*ABOUT THIS TASK*.
Return every line from the one containing "At which label is Robbery closest to 403?" down to the end of the data, reproduced word for word and with the pictures left out.

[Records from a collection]
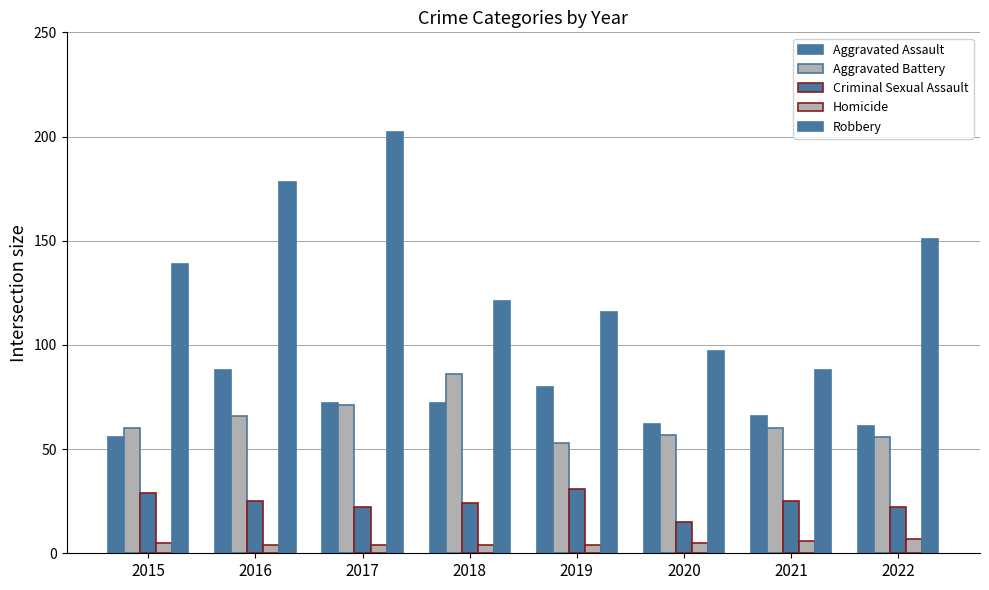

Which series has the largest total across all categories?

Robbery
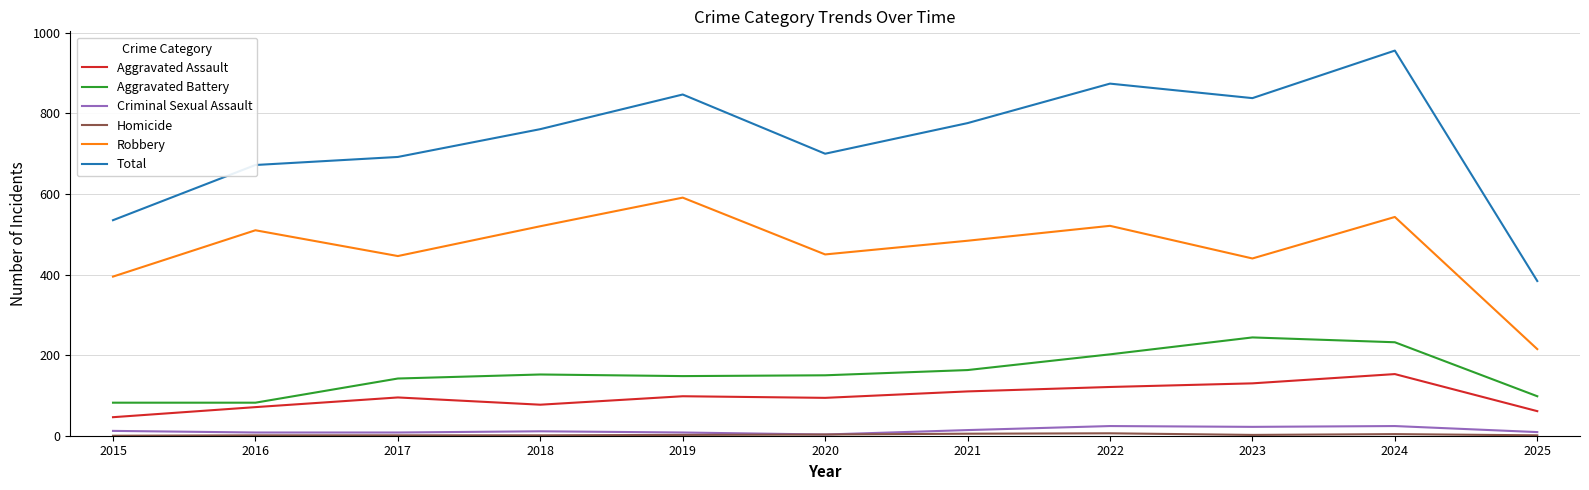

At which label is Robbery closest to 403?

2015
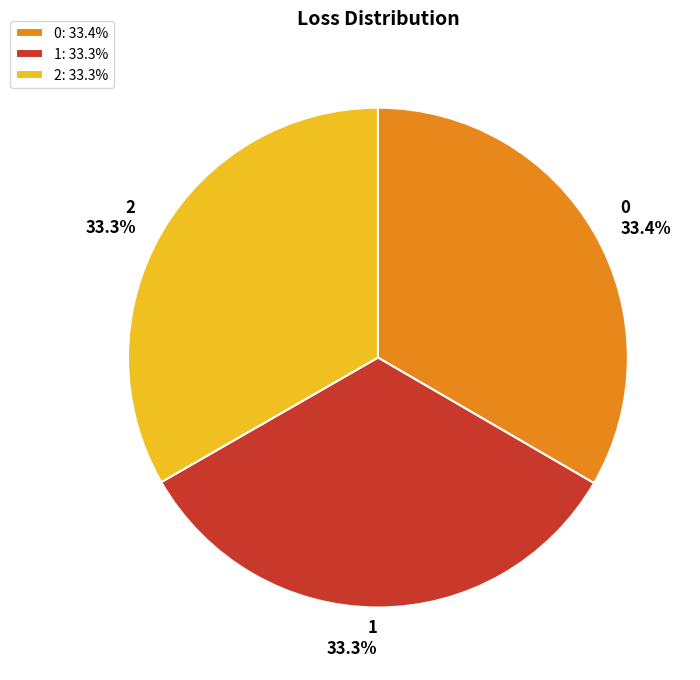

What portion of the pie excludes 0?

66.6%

*SOLUTION BELOW*.
At which label is Robbery closest to 403?

2015

What portion of the pie excludes 0?

66.6%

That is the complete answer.